Technology and connectivity are incredible accelerators. They allow us to work more efficiently and seemingly cram more of everything into, well, everything.

It used to be that there was one phone in each home, for all of the family members to share. Some families even had a machine that recorded messages for you if no one answered! It wasn’t unusual for calls to be received at your place of business, which meant you could be reached at only two places. That meant when you were on a date, no one was interrupting you. When you were at church, no one was interrupting you. When you were out on an ice cream date with your kids, no one was interrupting you. Your phone was at home, where it belonged.

Think about the contrast. Today, you take your phone, your email, your calendar and practically your entire office with you...EVERYWHERE. Not only do you take it everywhere, you take it all of the time.

We are so connected that we are now programmed to ALWAYS be “on.” Literally and figuratively speaking, when was the last time you actually “powered off,” your device and yourself? We’ve become so tethered to our devices our reliance has become unhealthy. Things that were created to be tools have now become the slave masters.

With greater efficiency comes greater proficiency. 

With greater proficiency comes increased capacity. 

With increased capacity comes greater expectation. 

With greater expectation comes greater pressure. 

Just writing these words feels like an increasing weight sitting on my chest.

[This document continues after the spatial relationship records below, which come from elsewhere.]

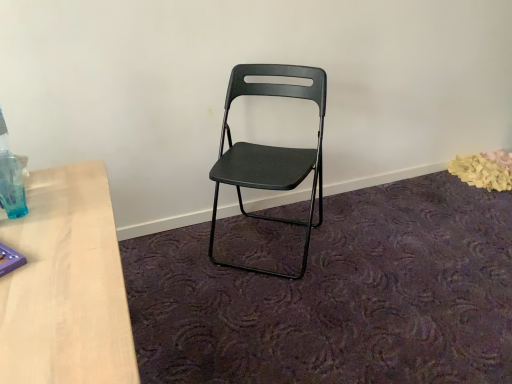
What are the coordinates of `vacant space positioned to the left of matte black folding chair at center` in the screenshot? It's located at (172, 258).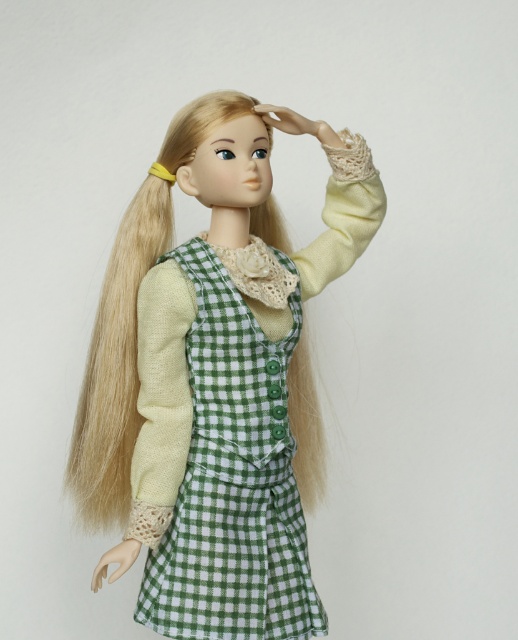
You are a fashion designer trying to create a new outfit for the doll. You have both the green checkered dress at center and the green checkered apron at center. If you want to ensure the apron doesn not overwhelm the dress, which one should you choose as the base?

The green checkered apron at center should be chosen as the base since the dress at center is wider, allowing the apron to complement without overpowering it.

The user is trying to determine if the green checkered dress at center and the green checkered apron at center are overlapping in the image. Based on the description, are they overlapping?

The green checkered dress at center is 1.25 inches away from green checkered apron at center, so they are not overlapping.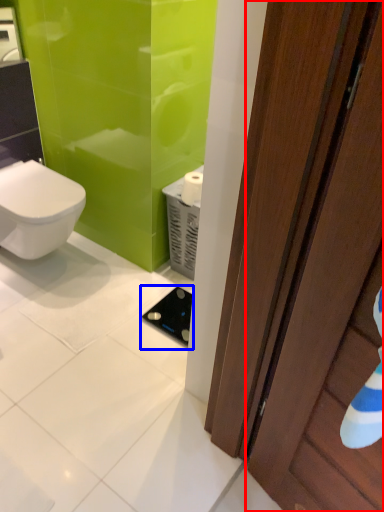
Question: Which point is closer to the camera, door (highlighted by a red box) or appliance (highlighted by a blue box)?

Choices:
 (A) door
 (B) appliance

Answer: (A)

It’s like the container of our lives has been opened up, recalibrated for maximum load and yet, we push and push to add more.

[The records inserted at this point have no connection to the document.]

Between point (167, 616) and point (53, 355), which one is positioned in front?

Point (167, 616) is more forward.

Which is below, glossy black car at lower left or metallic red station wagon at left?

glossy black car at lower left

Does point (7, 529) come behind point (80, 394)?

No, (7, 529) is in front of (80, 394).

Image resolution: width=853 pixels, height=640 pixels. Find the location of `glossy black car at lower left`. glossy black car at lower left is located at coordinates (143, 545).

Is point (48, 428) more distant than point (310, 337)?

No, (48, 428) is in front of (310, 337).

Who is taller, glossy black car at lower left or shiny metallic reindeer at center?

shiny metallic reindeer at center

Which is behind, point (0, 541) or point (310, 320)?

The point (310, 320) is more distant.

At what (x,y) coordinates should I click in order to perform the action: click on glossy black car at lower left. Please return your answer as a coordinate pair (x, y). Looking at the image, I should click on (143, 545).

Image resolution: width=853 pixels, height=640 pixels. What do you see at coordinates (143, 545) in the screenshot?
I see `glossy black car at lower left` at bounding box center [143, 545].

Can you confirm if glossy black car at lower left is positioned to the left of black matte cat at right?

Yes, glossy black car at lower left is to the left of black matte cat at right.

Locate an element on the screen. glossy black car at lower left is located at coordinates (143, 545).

I did what most people my age did; I crammed more in. Within the next few years, we would add two children to our family and I would take on a separate, nearly full-time, volunteer ministry position at our church while still climbing the career ladder.

My mental grip on numbers started to wane as soon as I started to use the contacts app on my first iPhone. By now I have not only started to retrain my brain, I’ve increased the amount of info that I need constant, immediate access to. My ability to remember dates started to decline rather quickly as well. Soon I was dependent upon my calendar to tell me what to do and when.

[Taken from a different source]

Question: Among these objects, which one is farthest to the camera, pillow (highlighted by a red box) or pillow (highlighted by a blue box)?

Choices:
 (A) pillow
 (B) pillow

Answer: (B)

I bet you’re thinking, “what’s the point of all of this? I need to use a calendar because we’ve got more to remember than we have capacity?” Yes, but that’s not all of it.

Some years back, my wife and I attended Financial Peace University. If you’re not familiar with it, this is an incredible curriculum to help people learn how to handle their finances successfully. One of the primary foundations of this course is the “budget.” Dirty word, I know. The greater purpose of the budget is to empower and enable you to decide where your money goes, not to restrict you. The power comes through your decision in telling your money where to go, rather than your money telling you. It’s about control.

This same concept is why you need to use a digital calendar tool. Your mental acuity to retain all of the information isn’t what’s up for debate. The question really is “what do you want to spend your time doing?” As the great John Maxwell would say, “If you fail to plan, you plan to fail.”
Your calendar is your budget for time. Your calendar is where you make a plan for how you will spend that time.

This is crucial! Time is the most valuable commodity in all of creation. Resources are renewable. Time, as we understand it, is finite and most definitely not renewable. You owe it to you, your family, and your dreams to make a plan for your time. Technology makes it easy to fill and, even overfill your life, but technology will never fulfill you. This will only come when you take charge of your time budget; your calendar.

So take control and make a plan! Using the technological tools offered this day in age can make it simple to do, but you still have to choose to do it.